Uno de sus compañeros de la agencia, Max Shety, pertenecía a una rica familia suiza de la que había escapado, aparentemente por su afición a fumar marihuana. A pesar de adaptarse a la existencia modesta y austera de un simple trabajador emigrante, Luis solía sentir a su lado la prestancia indisimulable de quien está acostumbrado a la vida acomodada. A Max se le escapaban expresiones ante la taquilla de un teatro, o a la hora de comprar un jersey, que obligaban a Luis a recordar cuál era de veras su origen.

Junto a Xico, eso ocurriría continuamente, sin olvidar el gasto que le ocasionaría tratar de no sentirse disminuido a su lado. Recordó a su amigo de Barcelona, Jorge el policía. Era un funcionario y su familia era simplemente trabajadora, pero se trataba de una familia muy tradicional, con vivienda propia heredada, y sus medios no podían compararse con los que rodeaban a Luis. Aun tratándose de un simple trabajador, Luis recordaba haber gastado más de la cuenta en las salidas con Jorge. Eso sería muchísimo peor si alternaba con Xico.

El trabajo resultó toda la mañana mucho más penoso de lo que pudiera haber previsto. No consiguió fingir cordialidad con sus compañeros, mostrándose avinagrado.
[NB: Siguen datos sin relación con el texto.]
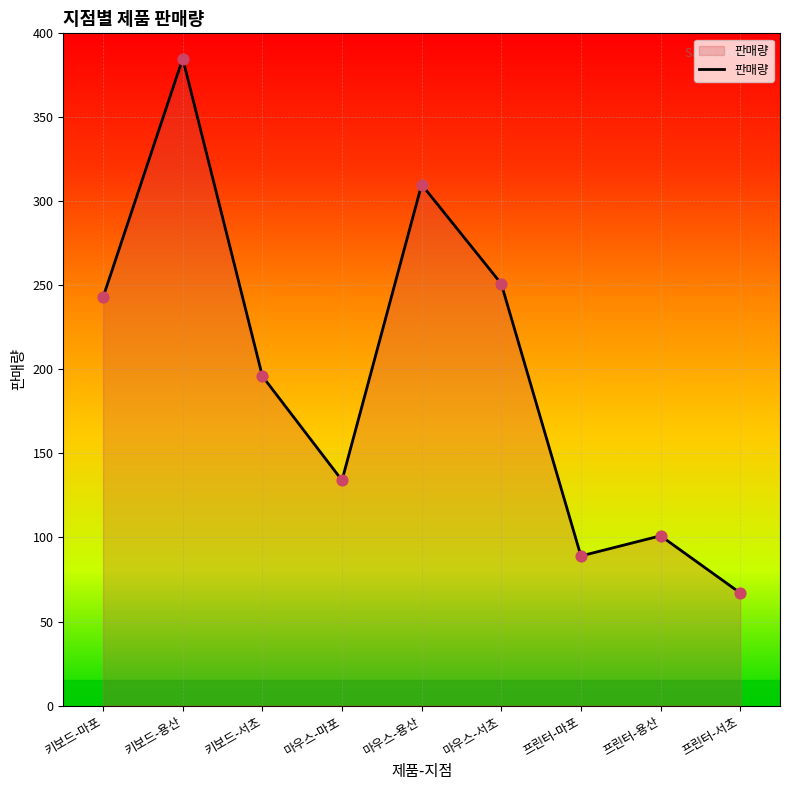

What is the ratio of the value at 마우스-마포 to the value at 마우스-서초?

0.5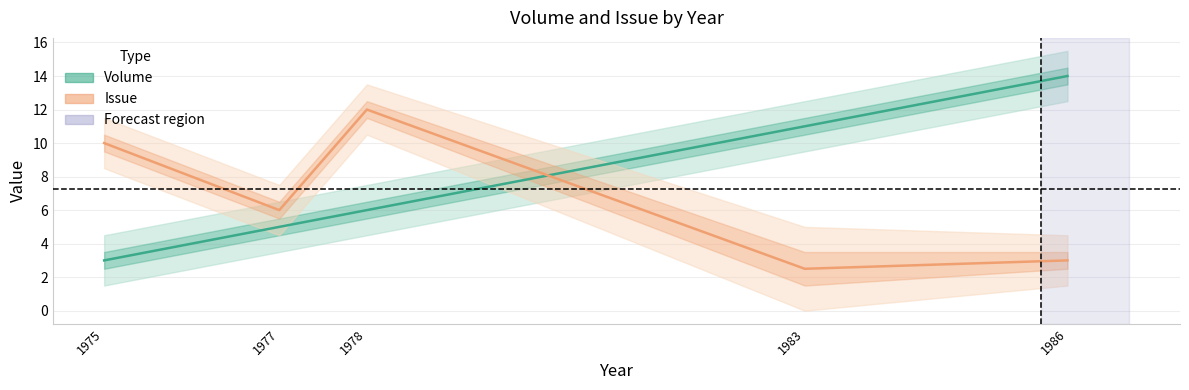

Rank the series by their average value, from highest to lowest.

Volume, Issue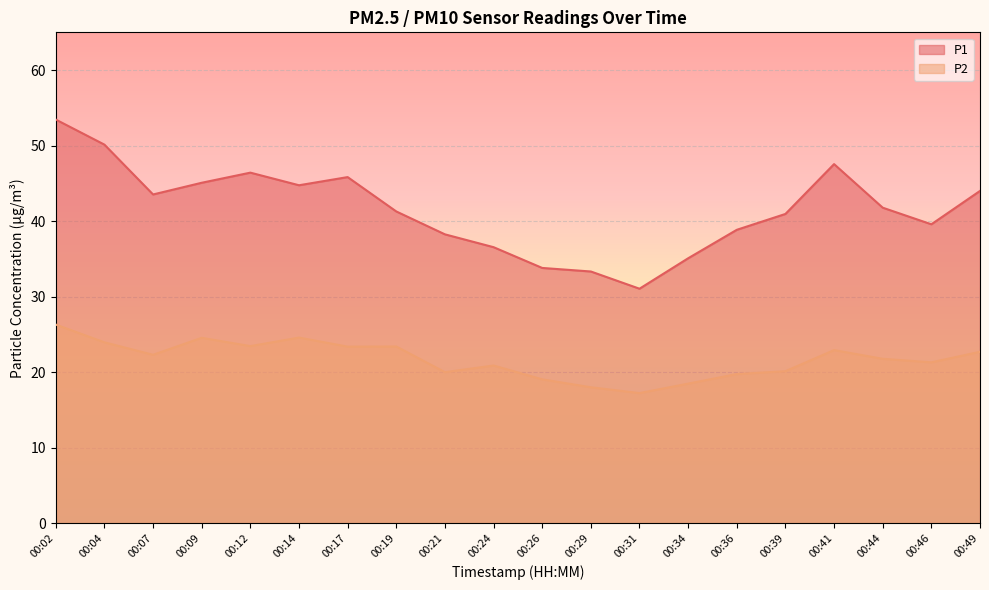

In P1, how many points are lower than both neighbors (excluding endpoints)?

4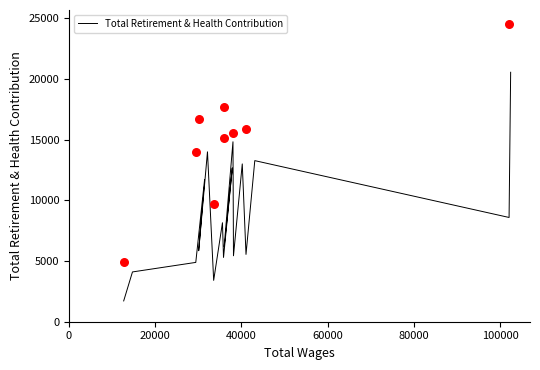

Approximately how many times larger is the value at 102080.0 compared to 12679.0?

5.0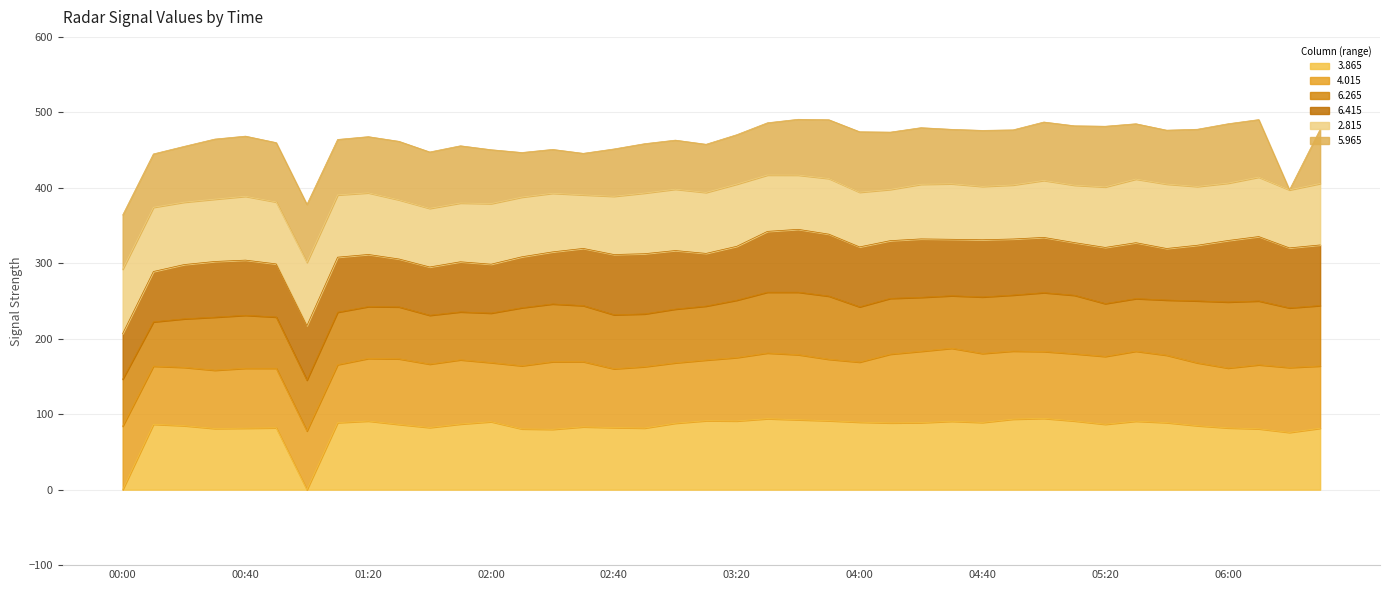

The 3.865 series shows 89.5 at 04:00. True or false?

True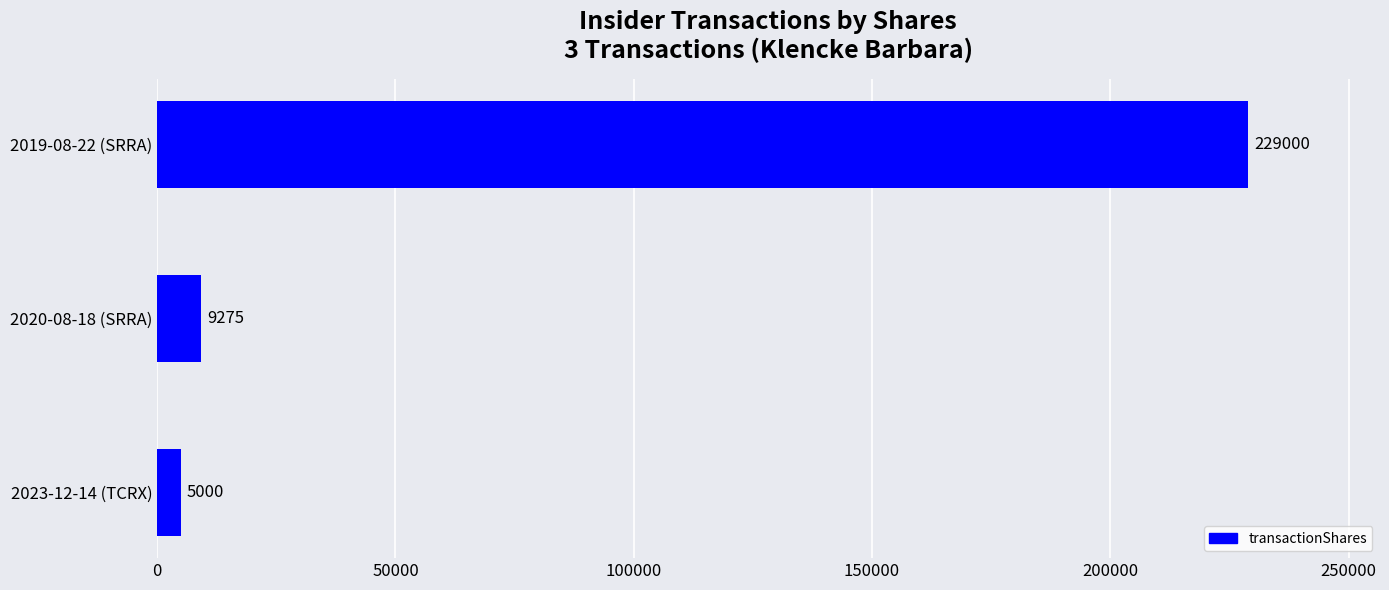

Which has a higher value, 2023-12-14 (TCRX) or 2020-08-18 (SRRA)?

2020-08-18 (SRRA)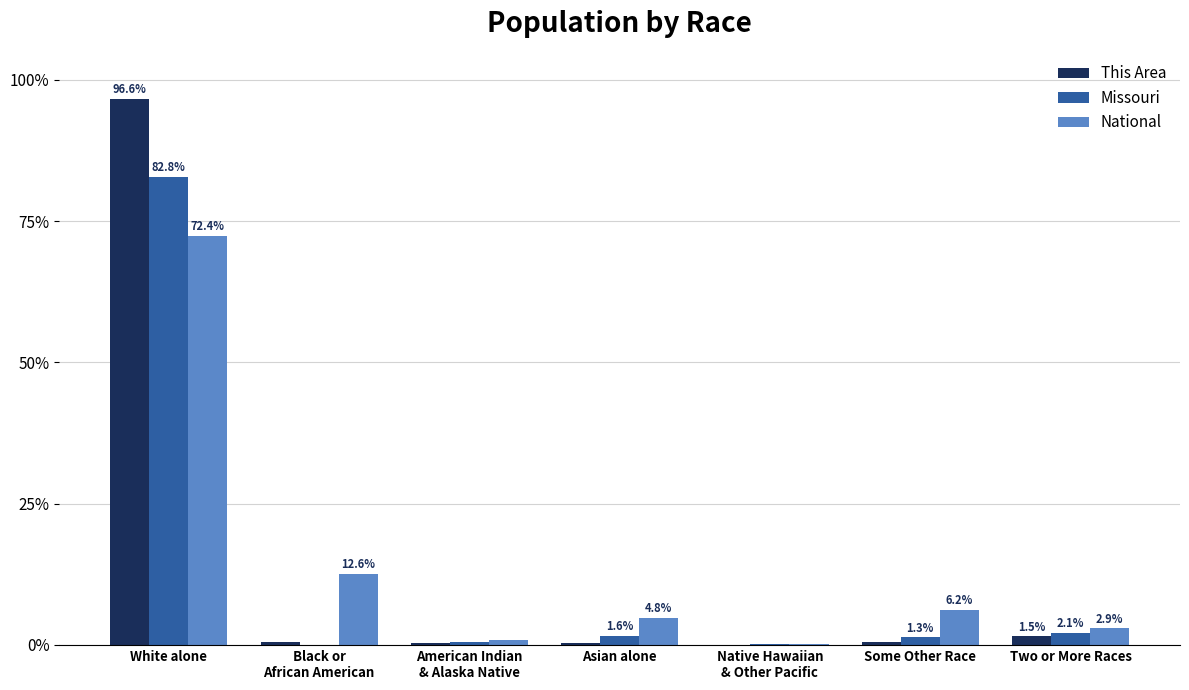

Read the Missouri value at Some Other Race.

1.3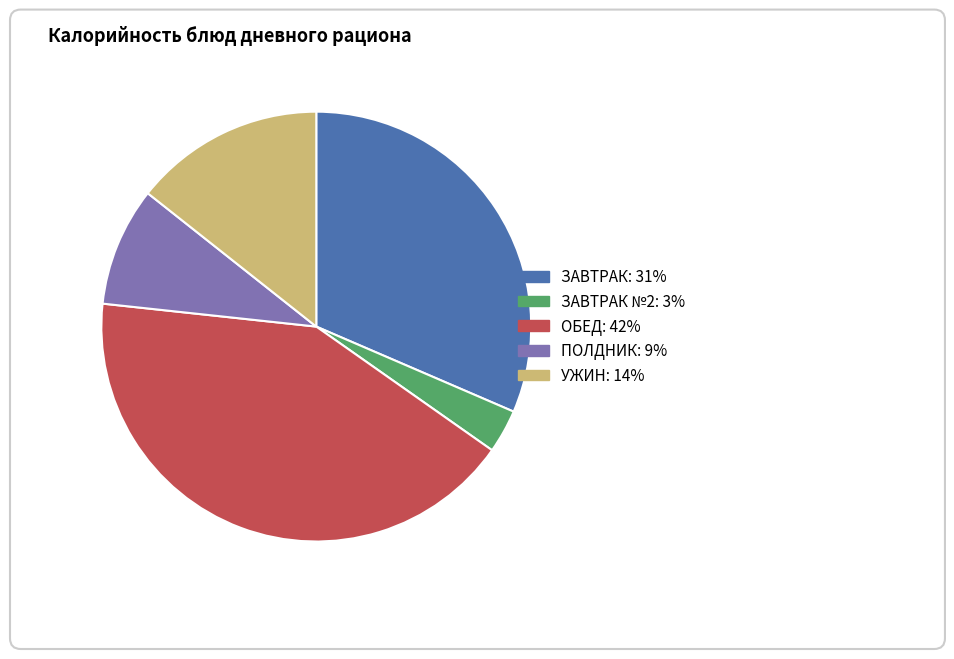

How many slices are in this pie chart?

5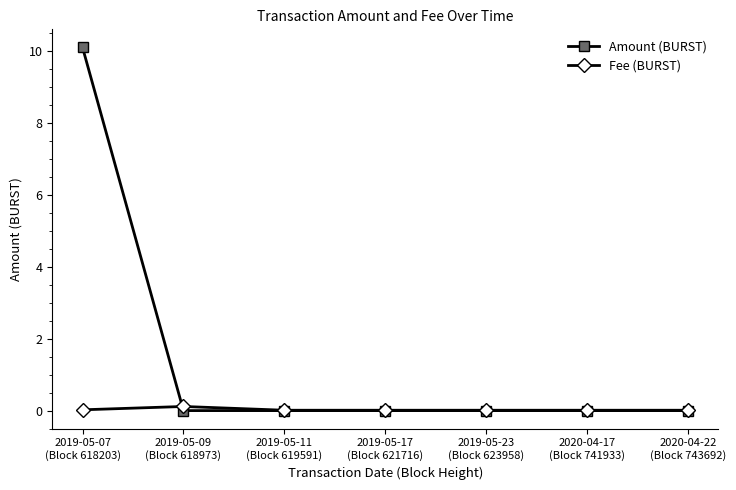

The value of Fee (BURST) at 2019-05-07
(Block 618203) is 0.0. True or false?

True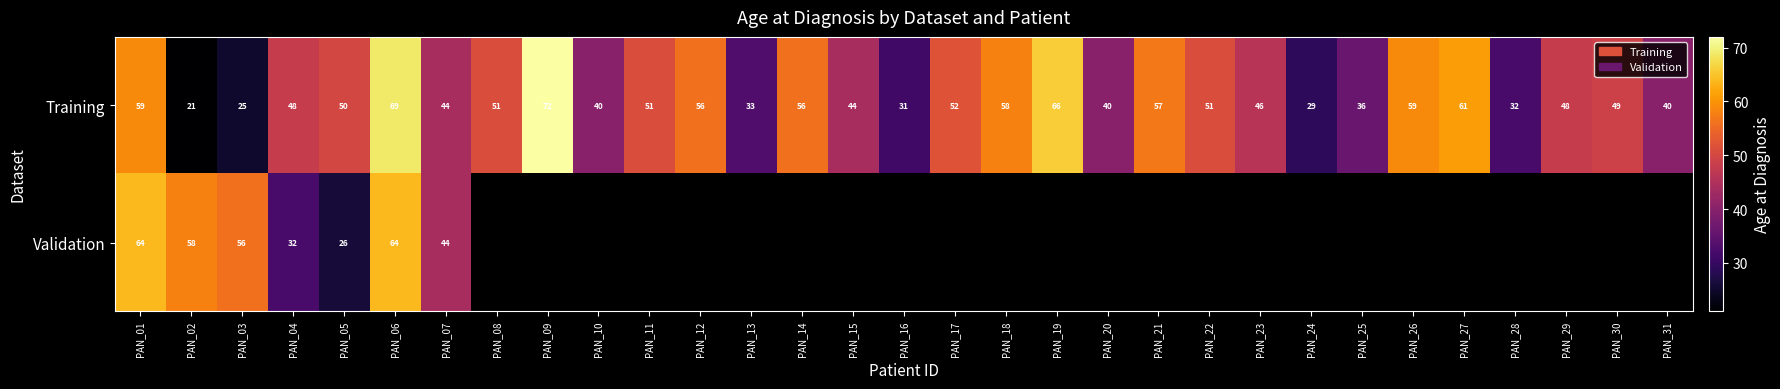

At which label does Training reach its peak?

PAN_09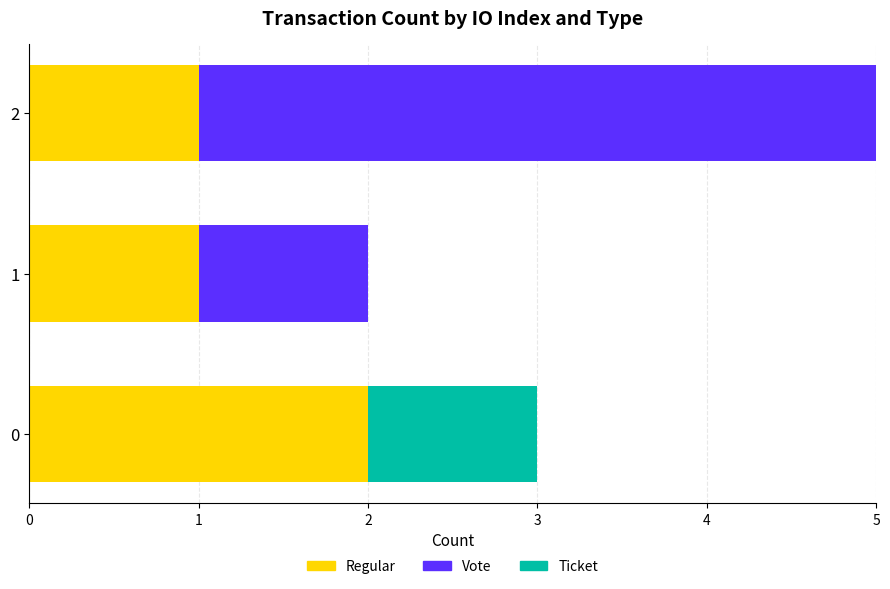

What is the highest value of the Regular series?

2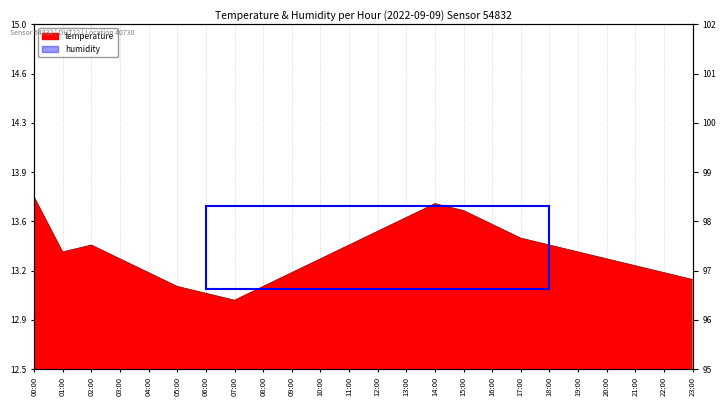

Is it true that the value at 23:00 is 2.6?

False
Ellos bromeaban, pero en ningún momento consiguieron rescatarlo de su melancolía, que todos en el estudio consideraban, comprensivamente, como una resaca monumental.

-¿Vas a comer con nosotros? –le preguntó Max mientras bajaban en el ascensor a mediodía.

Luis recordó a tiempo que la novia de Max, Desiree, estaría esperando en el modesto restaurante casero donde solían almorzar. Se disculpó, pretextando no sentir apetito. Comería ensalada y fruta en cualquier parte, nada más.

Pero cuando salían a la calle se paró, espantado. El coche de Xico estaba aparcado frente al edificio. Vestía como para matar de amor. El joven, sentado a medias sobre el capó, tenía un paquete con un lazo en las manos, y dibujó al verle aproximarse la más hermosa y tierna sonrisa que Luis recordaba haber visto nunca.